--- TEXT SHOWN ---
=== Begin Enclosure ===

To follow the exercises, it is recommended to have a piece of paper, pen, DrRacket IDE installed and the interpreter. To use the interpreter, download the above-mentioned file and store it in a directory where you want to create your own code. Then create a new Racket file starting as follows:

#lang racket (require "lambda-calculus.rkt")

$\lambda$-expressions are represented in the interpreter as S-expressions. It does not allow to use of any conventions regarding parenthesis. So you need to explicitly place them all. For instance, the $\lambda$-expression $\lambda xy.xy(\lambda ab.b)$ has to be represented as follows:

'(λ x : (λ y : ((x y) (λ a : (λ b : b)))))So we had to add the outermost parenthesis, expand the shortcuts $\lambda xy.$ to $\lambda x.(\lambda y.$, and put the parenthesis determining the order of the applications, i.e., as the application is left-associative, $xy(\lambda ab.b)$ is in fact $((x y) (\lambda ab.b))$. The symbol λ can be entered in DrRacket by pressing Ctrl+\. Instead of the dot symbol, the colon symbol is used.

=== End Enclosure ===

--- RAW DATA ---
=== Begin Enclosure ===

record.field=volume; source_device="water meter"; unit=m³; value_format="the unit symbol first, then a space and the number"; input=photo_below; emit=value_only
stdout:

=== End Enclosure ===

--- TASK ---
Copy out the lambda-calculus interpreter text word for word, from "#lang racket (require" to "symbol is used.".

--- WRITTEN REPLY ---
#lang racket (require "lambda-calculus.rkt")

$\lambda$-expressions are represented in the interpreter as S-expressions. It does not allow to use of any conventions regarding parenthesis. So you need to explicitly place them all. For instance, the $\lambda$-expression $\lambda xy.xy(\lambda ab.b)$ has to be represented as follows:

'(λ x : (λ y : ((x y) (λ a : (λ b : b)))))So we had to add the outermost parenthesis, expand the shortcuts $\lambda xy.$ to $\lambda x.(\lambda y.$, and put the parenthesis determining the order of the applications, i.e., as the application is left-associative, $xy(\lambda ab.b)$ is in fact $((x y) (\lambda ab.b))$. The symbol λ can be entered in DrRacket by pressing Ctrl+\. Instead of the dot symbol, the colon symbol is used.